Transcribed page contents:
· · ·

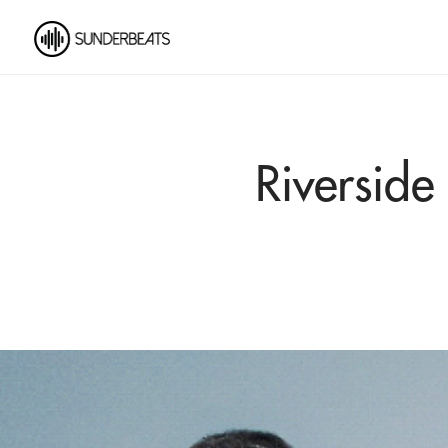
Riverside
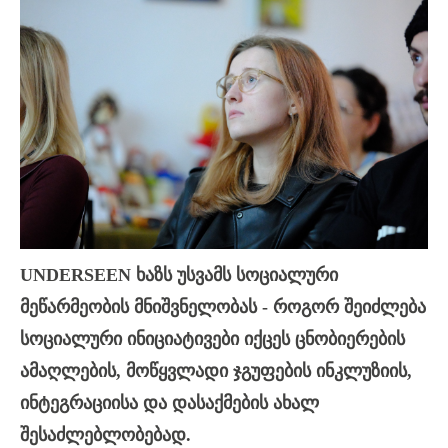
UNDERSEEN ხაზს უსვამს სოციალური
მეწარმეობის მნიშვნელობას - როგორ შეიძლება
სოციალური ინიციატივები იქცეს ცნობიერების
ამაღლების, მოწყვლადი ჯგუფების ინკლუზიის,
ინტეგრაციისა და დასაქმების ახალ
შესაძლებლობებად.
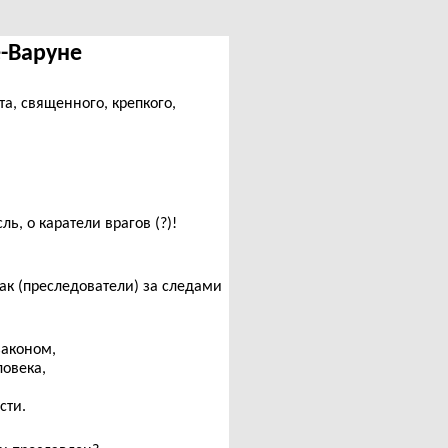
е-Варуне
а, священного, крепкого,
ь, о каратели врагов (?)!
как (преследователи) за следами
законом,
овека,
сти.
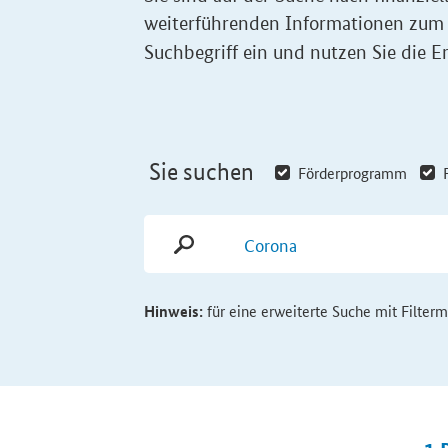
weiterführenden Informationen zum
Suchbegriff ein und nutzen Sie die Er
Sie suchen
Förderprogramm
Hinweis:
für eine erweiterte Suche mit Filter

· · ·

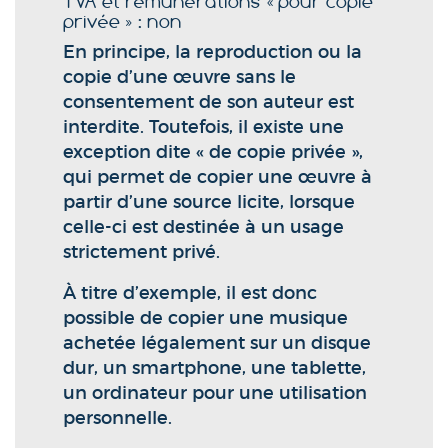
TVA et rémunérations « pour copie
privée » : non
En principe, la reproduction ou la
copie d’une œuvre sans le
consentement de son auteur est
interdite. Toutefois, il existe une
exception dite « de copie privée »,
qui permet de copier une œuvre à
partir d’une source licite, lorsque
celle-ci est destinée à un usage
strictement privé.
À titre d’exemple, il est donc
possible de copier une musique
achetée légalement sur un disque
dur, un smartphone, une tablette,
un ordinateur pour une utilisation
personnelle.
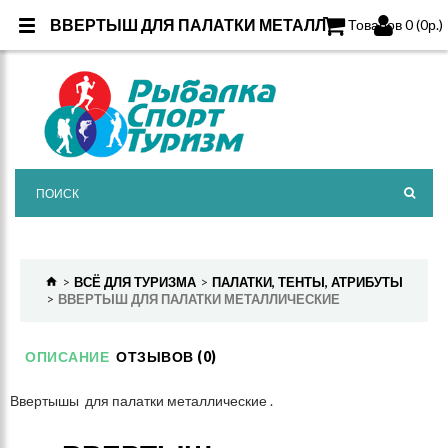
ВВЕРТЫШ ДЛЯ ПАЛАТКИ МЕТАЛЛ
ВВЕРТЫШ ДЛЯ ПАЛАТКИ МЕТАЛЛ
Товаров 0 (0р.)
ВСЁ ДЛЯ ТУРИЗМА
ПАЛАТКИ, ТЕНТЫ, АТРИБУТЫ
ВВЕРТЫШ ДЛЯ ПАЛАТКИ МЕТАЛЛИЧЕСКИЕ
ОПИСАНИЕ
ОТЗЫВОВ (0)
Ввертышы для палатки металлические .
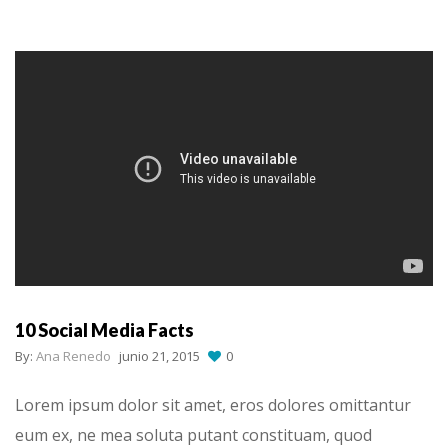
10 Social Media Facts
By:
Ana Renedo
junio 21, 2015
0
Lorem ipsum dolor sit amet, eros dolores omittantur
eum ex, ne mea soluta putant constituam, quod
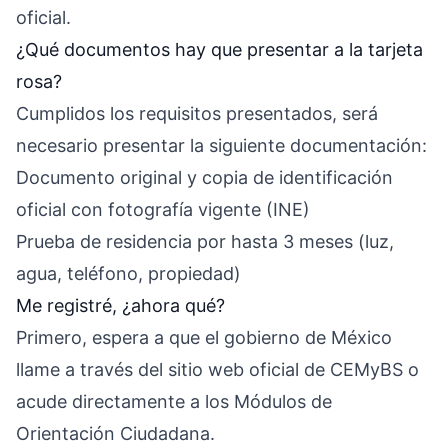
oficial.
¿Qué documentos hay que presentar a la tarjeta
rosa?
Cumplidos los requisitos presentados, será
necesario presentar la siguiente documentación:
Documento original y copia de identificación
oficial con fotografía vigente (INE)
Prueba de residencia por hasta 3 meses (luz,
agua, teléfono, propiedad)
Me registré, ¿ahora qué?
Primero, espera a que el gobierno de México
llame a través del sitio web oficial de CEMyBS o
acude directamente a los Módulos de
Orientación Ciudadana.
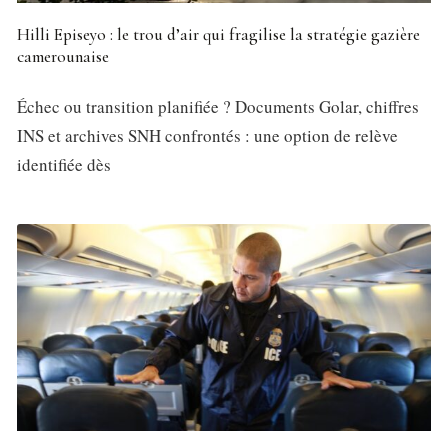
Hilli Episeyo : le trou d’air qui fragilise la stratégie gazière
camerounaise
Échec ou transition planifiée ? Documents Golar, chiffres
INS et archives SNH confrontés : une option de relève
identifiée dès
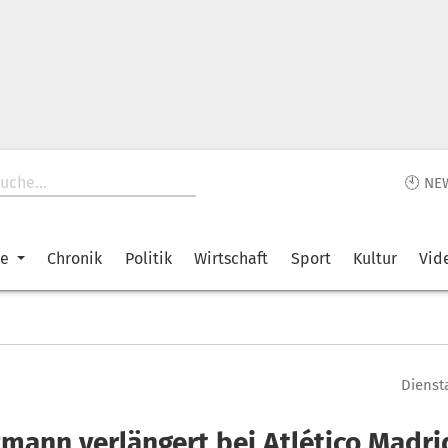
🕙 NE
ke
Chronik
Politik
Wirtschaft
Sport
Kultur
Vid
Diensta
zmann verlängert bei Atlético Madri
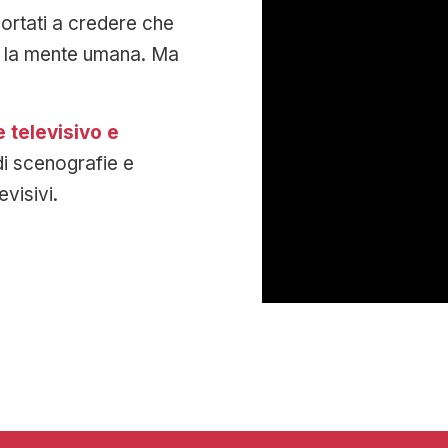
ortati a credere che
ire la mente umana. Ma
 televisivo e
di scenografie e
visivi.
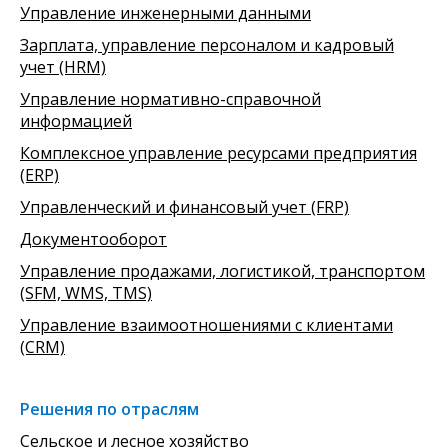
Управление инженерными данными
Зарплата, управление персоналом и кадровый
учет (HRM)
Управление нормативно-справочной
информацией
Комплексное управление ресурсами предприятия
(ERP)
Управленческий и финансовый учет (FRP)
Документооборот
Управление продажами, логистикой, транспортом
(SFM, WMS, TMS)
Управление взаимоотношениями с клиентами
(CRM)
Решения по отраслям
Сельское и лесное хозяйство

· · ·

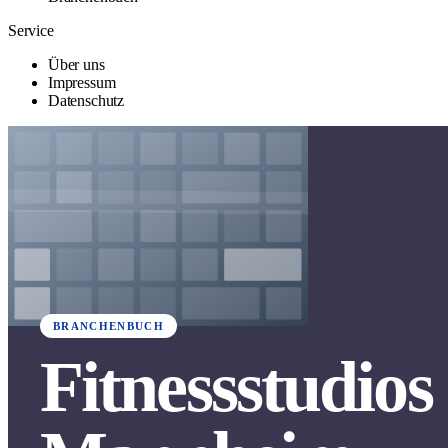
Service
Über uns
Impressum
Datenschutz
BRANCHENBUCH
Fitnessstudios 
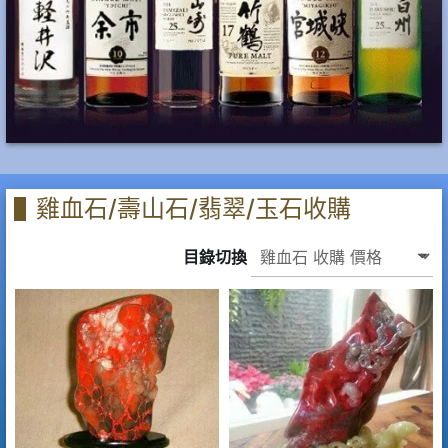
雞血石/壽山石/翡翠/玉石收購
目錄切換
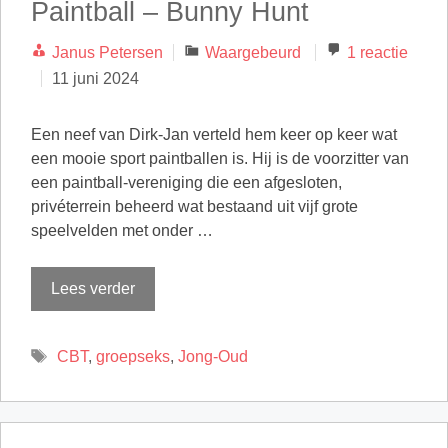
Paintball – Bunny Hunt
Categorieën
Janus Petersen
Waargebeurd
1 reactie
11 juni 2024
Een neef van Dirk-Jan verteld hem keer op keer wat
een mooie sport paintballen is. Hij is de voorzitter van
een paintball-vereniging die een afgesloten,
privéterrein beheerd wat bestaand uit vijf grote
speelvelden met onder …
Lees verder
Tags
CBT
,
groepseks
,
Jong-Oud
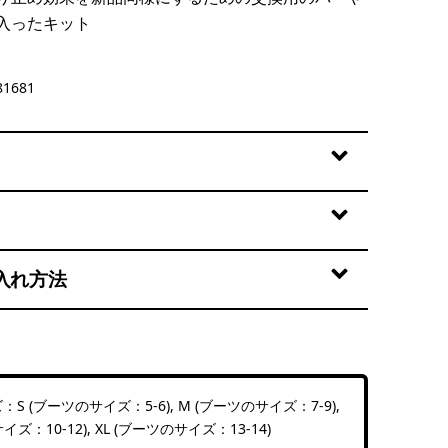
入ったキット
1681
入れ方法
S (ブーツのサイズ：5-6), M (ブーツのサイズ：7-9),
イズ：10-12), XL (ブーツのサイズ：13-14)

· · ·

* The problem *
Show each line of the data that contains the word "œuvre". Matching is case-sensitive.

* Exercise result *
copie d’une œuvre sans le
qui permet de copier une œuvre à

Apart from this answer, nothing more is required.